The political objective must be state power by winning
elections to the House of Representatives.
In the
House of Representatives, our [working] class party would author
legislation for fighting unemployment by way of reducing the
hours of the working day from surplus to necessary labor time —
say to a 5 hour working day — with continual reductions
in the hours of the working day with every technological advance
in labor productivity.
Furthermore, our [working] class party
could author
legislation to open borders (that could potentially and
immediately bring immigrant workers into the trades unions),
legislate a living wage at median income (about $25 an hour),
legislate universal health care (financed by the profits of
capital, which profits, in the first place, are derived from the
exploitation of wage-labor by capital), and legislate open
enrollment of college students with resulting free college and
university education and training.
All of this legislation would be financed by the profits
of capital. The
American laboring classes would begin to benefit from the wealth
we create, and from increasing productivity.
When
the American working class views Labor Party partisans on CSPAN — fighting for working class legislation, and debating with
Democrats and Republicans — Labor Party membership and
Congressional representatives would increase geometrically.
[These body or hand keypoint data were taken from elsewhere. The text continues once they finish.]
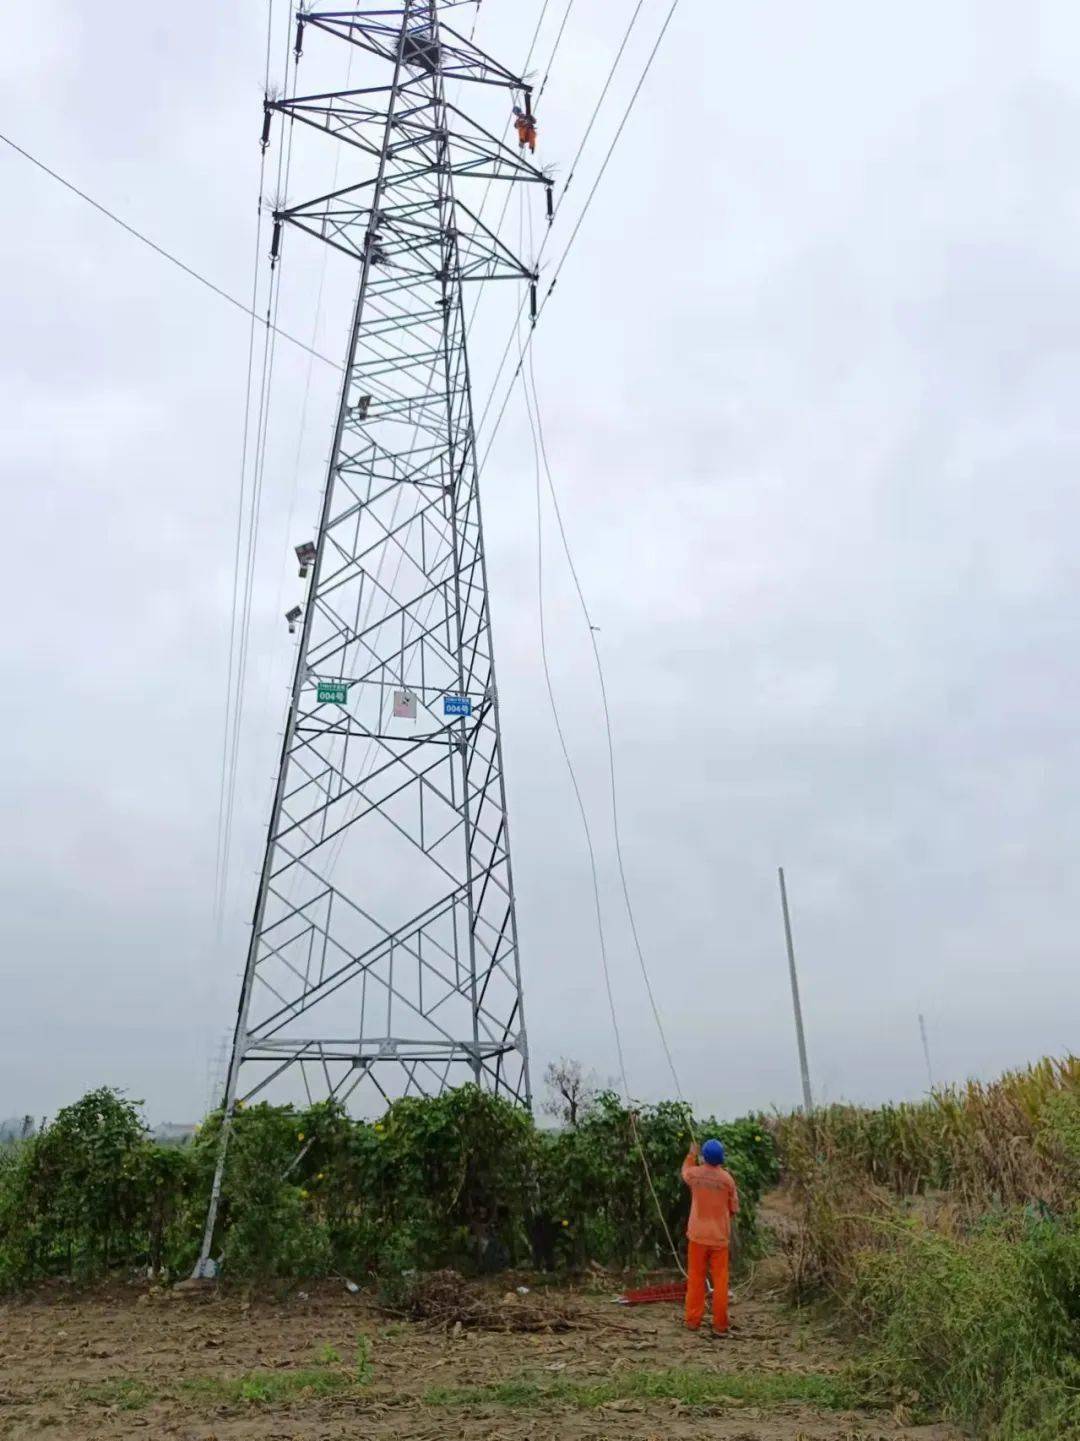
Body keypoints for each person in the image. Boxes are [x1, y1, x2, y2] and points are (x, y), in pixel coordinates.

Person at [680, 1137, 739, 1337]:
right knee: (720, 1281)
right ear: (721, 1158)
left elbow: (685, 1172)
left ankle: (692, 1321)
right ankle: (720, 1324)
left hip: (697, 1236)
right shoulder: (728, 1180)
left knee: (696, 1278)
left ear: (704, 1156)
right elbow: (733, 1209)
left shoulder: (695, 1175)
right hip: (719, 1238)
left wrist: (691, 1154)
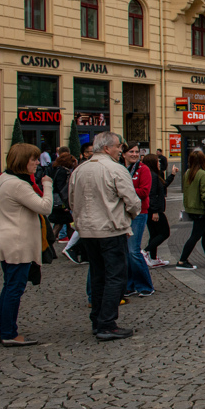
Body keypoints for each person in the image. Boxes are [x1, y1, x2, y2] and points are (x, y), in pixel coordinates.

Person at [69, 131, 140, 341]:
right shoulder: (115, 169)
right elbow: (133, 201)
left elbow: (72, 200)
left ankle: (97, 320)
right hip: (111, 229)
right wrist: (129, 217)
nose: (121, 150)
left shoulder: (79, 170)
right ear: (107, 148)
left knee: (98, 274)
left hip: (88, 232)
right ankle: (107, 323)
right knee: (116, 276)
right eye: (119, 146)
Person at [0, 143, 53, 346]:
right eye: (33, 159)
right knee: (14, 288)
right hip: (17, 241)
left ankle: (2, 330)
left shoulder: (3, 178)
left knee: (9, 286)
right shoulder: (18, 184)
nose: (37, 163)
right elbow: (45, 207)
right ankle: (9, 333)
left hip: (6, 237)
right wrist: (47, 185)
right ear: (22, 161)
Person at [176, 149, 205, 270]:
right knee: (195, 236)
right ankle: (182, 260)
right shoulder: (203, 174)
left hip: (191, 208)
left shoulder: (187, 173)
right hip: (200, 209)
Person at [122, 143, 154, 297]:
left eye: (137, 152)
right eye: (131, 151)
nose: (134, 154)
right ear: (124, 154)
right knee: (126, 252)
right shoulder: (121, 169)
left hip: (140, 212)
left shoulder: (143, 169)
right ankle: (130, 285)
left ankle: (145, 285)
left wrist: (124, 192)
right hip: (123, 213)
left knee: (134, 250)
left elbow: (144, 191)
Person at [142, 154, 175, 267]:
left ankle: (153, 258)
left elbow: (163, 185)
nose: (159, 163)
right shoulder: (152, 176)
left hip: (150, 209)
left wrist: (172, 175)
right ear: (152, 163)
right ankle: (145, 252)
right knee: (164, 233)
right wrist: (155, 211)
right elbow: (152, 194)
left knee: (154, 234)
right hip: (154, 210)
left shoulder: (154, 175)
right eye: (157, 161)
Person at [48, 153, 77, 246]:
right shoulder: (64, 171)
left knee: (66, 223)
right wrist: (67, 203)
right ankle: (48, 247)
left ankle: (73, 246)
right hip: (61, 201)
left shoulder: (55, 169)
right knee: (59, 224)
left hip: (57, 199)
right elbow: (62, 188)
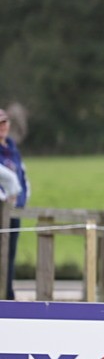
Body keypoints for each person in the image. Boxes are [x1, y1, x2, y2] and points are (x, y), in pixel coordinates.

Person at [0, 108, 30, 300]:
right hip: (1, 209)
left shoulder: (13, 150)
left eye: (4, 123)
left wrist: (20, 200)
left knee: (9, 255)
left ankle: (7, 293)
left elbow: (21, 178)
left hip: (13, 212)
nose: (2, 127)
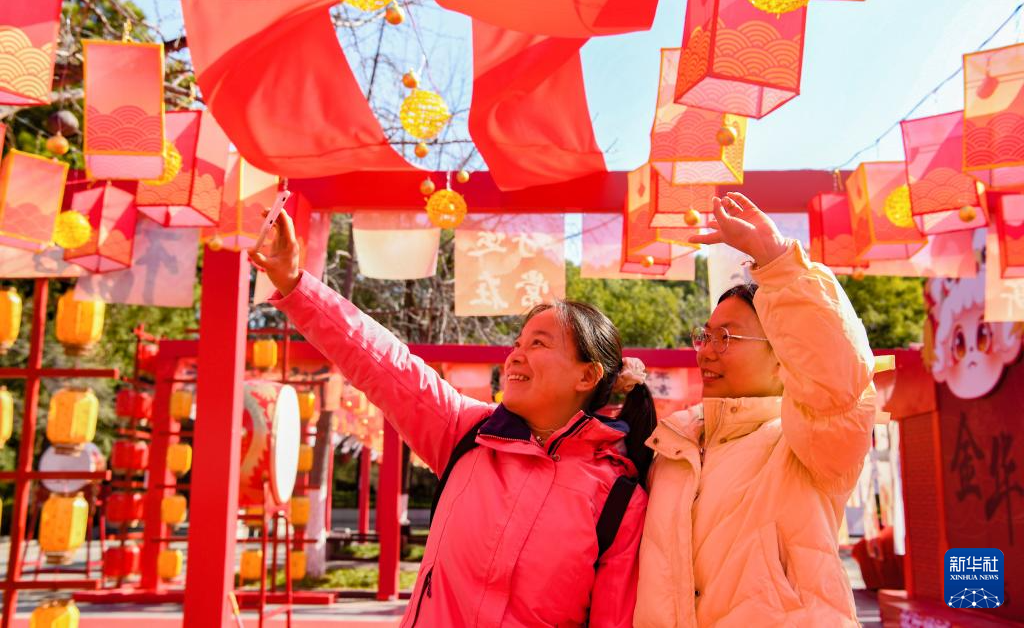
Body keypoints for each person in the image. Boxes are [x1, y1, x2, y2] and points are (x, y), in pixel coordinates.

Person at [250, 208, 656, 627]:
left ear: (586, 376)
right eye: (517, 343)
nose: (516, 355)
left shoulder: (619, 499)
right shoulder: (467, 433)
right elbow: (381, 361)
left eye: (539, 343)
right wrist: (296, 284)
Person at [635, 193, 877, 627]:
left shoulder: (808, 442)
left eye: (726, 338)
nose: (706, 352)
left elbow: (838, 378)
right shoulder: (672, 449)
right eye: (704, 336)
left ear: (784, 355)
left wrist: (780, 265)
The growth of the Labor Party would force Democrats and
Republicans out of the House of Representatives
— including the
so-called Congressional Black Caucus and the Latino Caucus.
In 10 years, the Labor Party could have the majority in
the House of Representatives.
At that time, the class war will change qualitatively as
the working-class begins to battle in the House of
Representatives and on CSPN every day.
The growth of an American Labor Party, and of Labor Party
partisans in the House of Representatives, would peak the
interests of American workers.
Class
conscious workers would then start reading the Labor Party Press, rather
than the bourgeois New York Times.
This qualitative change in class-consciousness spreading
quantitatively across America will result in quantitative
changes in Labor Party members in the House of Representatives.
Though the American Labor Party
dominated the House of
Representatives, the Senate, the Presidency, and the Judiciary
would continue to represent the capitalist class. Struggles between the House and Senate will become open class war that will further educate and evolve the American
working-class into a class-conscious proletariat.
The House of Representatives will derive the practical
necessity to legislate the abolition of the Senate, Presidency
and Judiciary, and call a new Constitutional Convention of
workers, farmers, and ethnic minorities to write a New
Constitution.
If in
the course of this struggle the Pentagon dismisses the civilian
government — and they will — the elected worker-legislators
and trade unions would have the elected authority to call a
general strike, and to call on the rank and file of the U.S.
military to reject the officer core, side with the striking
workers, and to support the duly passed legislation of the House
of Representatives.
If this results in civil war it
will be class war, and not race war.